27 Gennaio 2014 alle 19:00

Il secondo turno dell’Italicum rischia di fallire lo scopo di allargare la base elettorale del vincitore. Infatti al secondo turno, anche per la mancanza dell’effetto aggregante costituito dalla possibilità di nuovi apparentamenti, che sono invece possibili nelle elezioni comunali, voteranno (a parte la fisiologica diminuzione di votanti) essenzialmente i sostenitori dei due poli rimasti in lizza e voteranno presumibilmente nelle stesse proporzioni del primo turno.
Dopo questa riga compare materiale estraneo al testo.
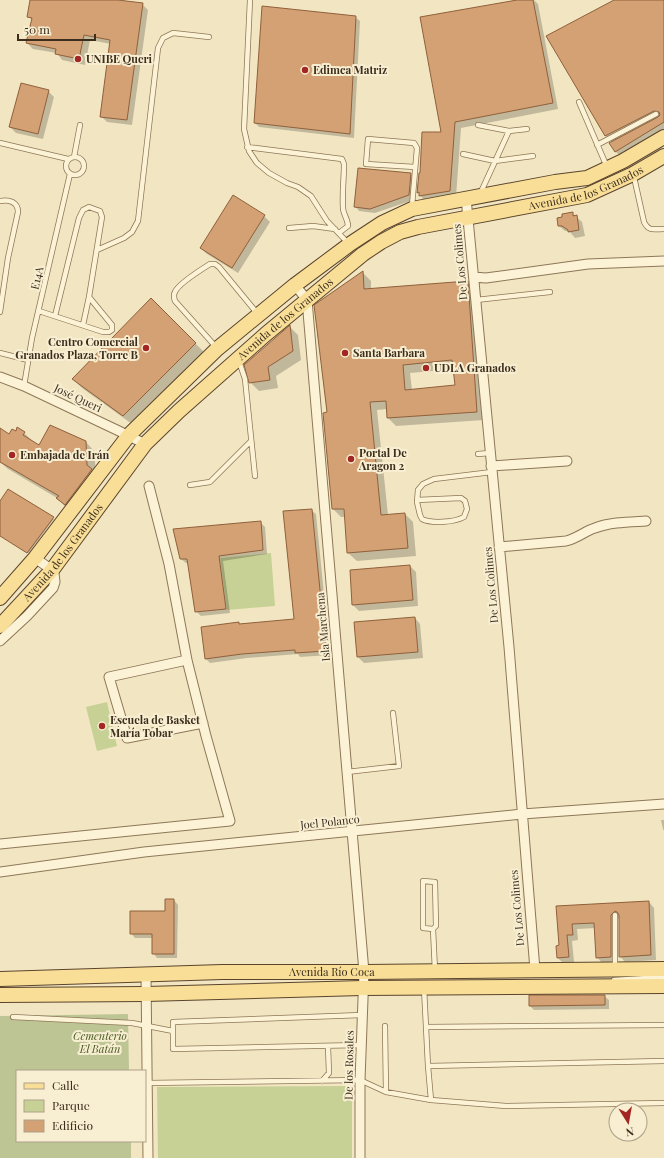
<svg xmlns="http://www.w3.org/2000/svg" width="664" height="1158" viewBox="0 0 664 1158" font-family="'Playfair Display',serif">
<style>
.green{fill:#c7d195}
.cemetery{fill:#bdc595}
.shadow{fill:#0003;fill-rule:evenodd}
.building{fill:#d3a174;stroke:#8f603b;fill-rule:evenodd}
.lines{fill:none;stroke-linecap:round;stroke-linejoin:round}
.service-casing{stroke:#8d7757;stroke-width:6}
.minor-casing{stroke:#8d7757;stroke-width:11}
.primary-casing{stroke:#5b442c;stroke-width:16}
.service{stroke:#fcf2d6;stroke-width:4.5}
.minor{stroke:#fcf2d6;stroke-width:9}
.primary{stroke:#f8de97;stroke-width:14}
.poi-dot{fill:#a22722;stroke:#f8efd2;stroke-width:1.5}
.labels{text-anchor:middle;stroke-width:4;stroke-linejoin:round;paint-order:stroke}
.poi-label{font-size:11px;font-weight:bold;fill:#3c2d1d;stroke:#f8efd2;text-anchor:start}
.street-label{font-size:11px;fill:#3c2d1d;stroke:#f8efd2}
.park-label{font-size:11px;font-style:italic;fill:#495a22;stroke:#f8efd2}
</style>
<rect width="100%" height="100%" fill="#f2e6c2"/>
<path class="green" d="M271,553L275,606L227,610L220,558Z
M107,702L117,746L97,751L86,707Z
M352,1086V1158H158L157,1087Z"/>
<path class="cemetery" d="M128,1014L129,1071H17V1141H131V1158H0V1016Z"/>
<path class="shadow" d="M31,0H118V1L142,4L148,10L132,125L107,122L101,116L111,44L90,40L85,65L62,60L57,53L33,49L27,43L32,20L28,16Z
M523,0H534L538,4L558,109L461,128L456,197L425,202L418,192L442,133Z
M617,0H664V131L622,158L616,152L611,143L613,142L606,136L547,36Z
M355,17L360,21L354,138L259,127L255,123Z
M48,91L54,97L43,139L16,133L10,127Z
M411,174L415,178L413,200L375,213L359,211L355,206Z
M572,213L582,222L585,236L575,238L569,231H565L559,226Z
M264,216L270,222L238,273L207,254L201,248Z
M363,273L371,281V289L467,282L475,291L484,420L396,426L388,418L387,409L377,410L388,515L405,514L413,522L416,556L357,561L348,553L345,517H341L333,509L328,413ZM454,369L456,386L412,390L410,373Z
M151,299L205,353L132,424L82,388L73,379Z
M290,327L298,335L301,360L276,376L278,388L259,391L250,382Z
M0,430L9,436L24,433L39,447L85,441L94,451L96,473L66,507L57,498L8,469L0,462Z
M8,491L54,519L29,553L0,536V503Z
M311,510L316,514L330,655L300,657L298,654L247,658L210,663L206,659L239,624L295,620Z
M260,522L265,527L267,554L223,561L230,613L201,616L196,611L188,563H186L181,559Z
M410,566L416,572L418,606L359,611L353,605L351,571Z
M415,618L420,624L423,658L364,663L358,657Z
M661,820H664V831L663,829Z
M174,900L178,905L177,958H157L153,953V938H135L131,933L166,912Z
M649,902L654,908L656,960L625,962L620,956V917L616,921V962L602,963L597,957L596,928L577,929L578,940L572,941L574,962L563,963L558,958L557,947L560,946L557,907Z
M604,996L609,1000V1009L534,1010L530,1006Z"/>
<path class="building" d="M30,0H118L143,3L127,120L100,117L110,40L84,35L79,59L55,54L56,49L26,43L32,18L27,17Z
M517,0H533L553,103L455,122L450,191L419,196V192L417,193L419,173H420L422,132H441L420,17Z
M614,0H664V122L615,152L609,143L658,117L660,115L659,112L654,111L605,136L546,36Z
M262,6L356,16L350,134L254,123Z
M21,83L49,90L38,134L9,127Z
M358,168L411,173L409,195L370,209L354,207Z
M233,195L265,215L232,268L200,248Z
M573,212V216L577,215L579,230L568,232V230L562,226H558L557,218L562,217V214Z
M363,271L364,289L468,281L477,412L387,418L386,401L370,402L381,515L405,513L408,548L347,553L344,509H332L323,413L327,412L314,305ZM452,360L455,385L405,390L403,365Z
M151,298L196,343L123,416L72,379Z
M290,325L293,351L268,367L270,380L249,383L244,365Z
M50,425L86,441L87,465L92,469L65,505L56,498L59,496L0,462V428L9,434L12,429L16,431L17,427L25,432L23,435L39,445Z
M8,489L54,517L27,553L0,536V501Z
M312,509L326,651L295,653V650L242,654L205,659L201,627L239,622V624L294,619L283,511Z
M261,521L263,550L219,556L226,609L195,612L187,559H180L173,529Z
M410,565L413,600L352,605L350,570Z
M415,617L418,652L357,657L354,622Z
M165,899H174V954H152V934H130V911H165Z
M649,901L651,955L619,957V915L617,912L615,911L611,915V957L596,958L594,923L572,924L573,935H567L569,957L557,958L556,946L559,945L556,906Z
M529,995H605V1005L529,1006Z"/>
<g class="lines">
<defs>
<path id="service" d="M250,0L244,129L249,151L257,163L269,173L287,183L298,187L311,196L327,221L348,243
M579,102L607,167
M478,125L509,131L480,194
M509,131L527,129
M0,143L68,159
M597,145L656,114
M247,147L342,159L344,164C344,178 342,193 343,208C343,214 348,219 348,226L339,233
M463,154L495,161L533,156
M74,157L80,125
M66 166a9 9 0 1 1 18 0a9 9 0 1 1-18 0Z
M634,177L644,222C649,232 654,229 664,229
M0,201C9,199 18,202 18,212L8,258L0,312
M412,206L417,148L414,143L368,139L366,164L415,167
M289,228L313,226L335,229
M97,250L124,238L132,232L138,221L158,48L163,38L173,33L209,37
M476,300L550,292
M39,311L103,332H109L112,330V325L89,297L102,217L100,211L89,207L83,210L79,218L55,316
M83,325L89,297
M216,347L175,301C174,298 173,295 175,292C178,284 202,269 210,264H215L219,267L257,313
M0,353L28,360
M239,361L245,379L255,476
M24,386L32,338L70,174
M478,454L490,453
M190,485L210,482L251,441
M417,500L461,498L465,501L467,509L464,517C455,522 432,524 422,519L420,515L417,502L418,490L423,484L434,479L492,472
M347,772L399,766L393,713
M615,915V967
M433,929L423,928V881L435,882L436,926L433,929L435,971
M614,980L664,977
M424,988L428,1066L664,1061
M13,1017L132,1023L173,1031
M385,1026L386,1092
M426,1027L664,1025
M361,1045L173,1049V1022L362,1015
M428,1066L431,1100
M322,1081L329,1073L328,1047
M147,1083L360,1080L386,1092L431,1100L506,1106L664,1103"/>
<path id="minor" d="M466,198L509,647L535,970
M474,277L486,278L588,264L664,261
M295,285L307,300L364,972L360,1080V1158
M0,377L24,386L119,431L145,444
M491,466L567,461
M499,547L566,541C578,538 585,531 595,528C611,522 629,522 646,521
M0,641L27,616L53,588L55,582L54,573L52,570L35,558
M187,660L109,677L127,738L203,723
M0,844L230,821L206,736L187,660L169,564L149,486
M0,872L144,852L522,814L664,804
M146,975L148,1158"/>
<g id="primary">
<path d="M0,598L35,558L129,435L217,349L295,285L350,244L382,223L412,209L555,182L587,178L623,161L664,137"/>
<path id="s1" d="M0,626L52,570L145,444L179,411L266,334L363,254L381,242L400,232L418,227L587,195L633,174L664,156"/>
<path id="s2" d="M0,979L222,972H364L664,969"/>
<path d="M0,995L146,994L362,988L664,986"/>
</g>
</defs>
<use href="#service" class="service-casing"/>
<use href="#minor" class="minor-casing"/>
<use href="#primary" class="primary-casing"/>
<use href="#service" class="service"/>
<use href="#minor" class="minor"/>
<use href="#primary" class="primary"/>
</g>
<g class="poi-dot">
<circle cx="78" cy="59" r="4"/>
<circle cx="305" cy="70" r="4"/>
<circle cx="146" cy="348" r="4"/>
<circle cx="345" cy="353" r="4"/>
<circle cx="426" cy="368" r="4"/>
<circle cx="12" cy="455" r="4"/>
<circle cx="351" cy="459" r="4"/>
<circle cx="102" cy="726" r="4"/>
</g>
<g class="labels">
<g class="poi-label">
<text x="86" y="63">UNIBE Queri</text>
<text x="313" y="74">Edimca Matriz</text>
<text x="138" y="346" text-anchor="end">Centro Comercial<tspan x="138" dy="13">Granados Plaza, Torre B</tspan></text>
<text x="353" y="357">Santa Barbara</text>
<text x="434" y="372">UDLA Granados</text>
<text x="359" y="457">Portal De<tspan x="359" dy="13">Aragon 2</tspan></text>
<text x="20" y="459">Embajada de Irán</text>
<text x="110" y="724">Escuela de Basket<tspan x="110" dy="13">María Tobar</tspan></text>
</g>
<g class="street-label">
<text dy="4" stroke="none"><textPath href="#s1" startOffset="757">Avenida de los Granados</textPath></text>
<text transform="translate(460 262) rotate(-95)" y="4">De Los Colimes</text>
<text transform="translate(37 278) rotate(-77)" y="4">E14A</text>
<text dy="4" stroke="none"><textPath href="#s1" startOffset="421">Avenida de los Granados</textPath></text>
<text transform="translate(78 398) rotate(25)" y="4">José Queri</text>
<text dy="4" stroke="none"><textPath href="#s1" startOffset="97">Avenida de los Granados</textPath></text>
<text transform="translate(491 585) rotate(-95)" y="4">De Los Colimes</text>
<text transform="translate(323 627) rotate(-95)" y="4">Isla Marchena</text>
<text transform="translate(330 822) rotate(-6)" y="4">Joel Polanco</text>
<text transform="translate(517 908) rotate(-95)" y="4">De Los Colimes</text>
<text dy="4" stroke="none"><textPath href="#s2" startOffset="332">Avenida Río Coca</textPath></text>
<text transform="translate(349 1065) rotate(-89)" y="4">De los Rosales</text>
</g>
<g class="park-label">
<text x="100" y="1040">Cementerio<tspan x="100" dy="13">El Batán</tspan></text>
</g>
</g>
<rect x="16" y="1070" width="130" height="72" fill="#f8efd2" stroke="#ada18a"/>
<rect x="24" y="1083" width="20" height="6" fill="#f8de97" stroke="#ada18a"/>
<text x="52" y="1090" font-size="12" fill="#3c2d1d">Calle</text>
<rect x="24" y="1100" width="20" height="12" fill="#c7d195" stroke="#ada18a"/>
<text x="52" y="1110" font-size="12" fill="#3c2d1d">Parque</text>
<rect x="24" y="1120" width="20" height="12" fill="#d3a174" stroke="#ada18a"/>
<text x="52" y="1130" font-size="12" fill="#3c2d1d">Edificio</text>
<g transform="translate(628 1122) rotate(169)"><circle r="19" fill="#f8efd2" stroke="#ada18a"/>
<path d="M0-3L7 15L0 10L-7 15Z" fill="#a22722"/>
<text y="-6" font-size="11" font-weight="bold" text-anchor="middle" fill="#3c2d1d">N</text>
</g>
<path d="M18 34v6h77v-6" fill="none" stroke="#3c2d1d" stroke-width="2"/>
<text x="24" y="34" font-size="12" fill="#3c2d1d" stroke="#f8efd2" stroke-width="3" paint-order="stroke">50 m</text>
</svg>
Nell’esasperazione partigiana della politica italiana difficilmente i sostenitori del terzo polo si piegheranno a votare uno degli altri poli “nemici”. Specialmente perché il voto di quello che presumibilmente sarà il terzo polo, escluso dal ballottaggio, è un voto di protesta, più portato all’astensione che al sostegno dei deprecati “politicanti”. Dunque al ballottaggio chi prevarrà avrà ottenuto un po’ più del 50% dei voti, ma in realtà lo stesso numero (forse un po’ meno) di voti di quelli già ottenuti al primo turno, cioè meno del 30% dei votanti e vicino al 20% degli aventi diritto al voto. Legittimazione popolare molto bassa per avere il diritto di governare da soli il Paese. Si potrebbe così ricadere nell’incostituzionalità una volta che i risultati vengano analizzati a fondo.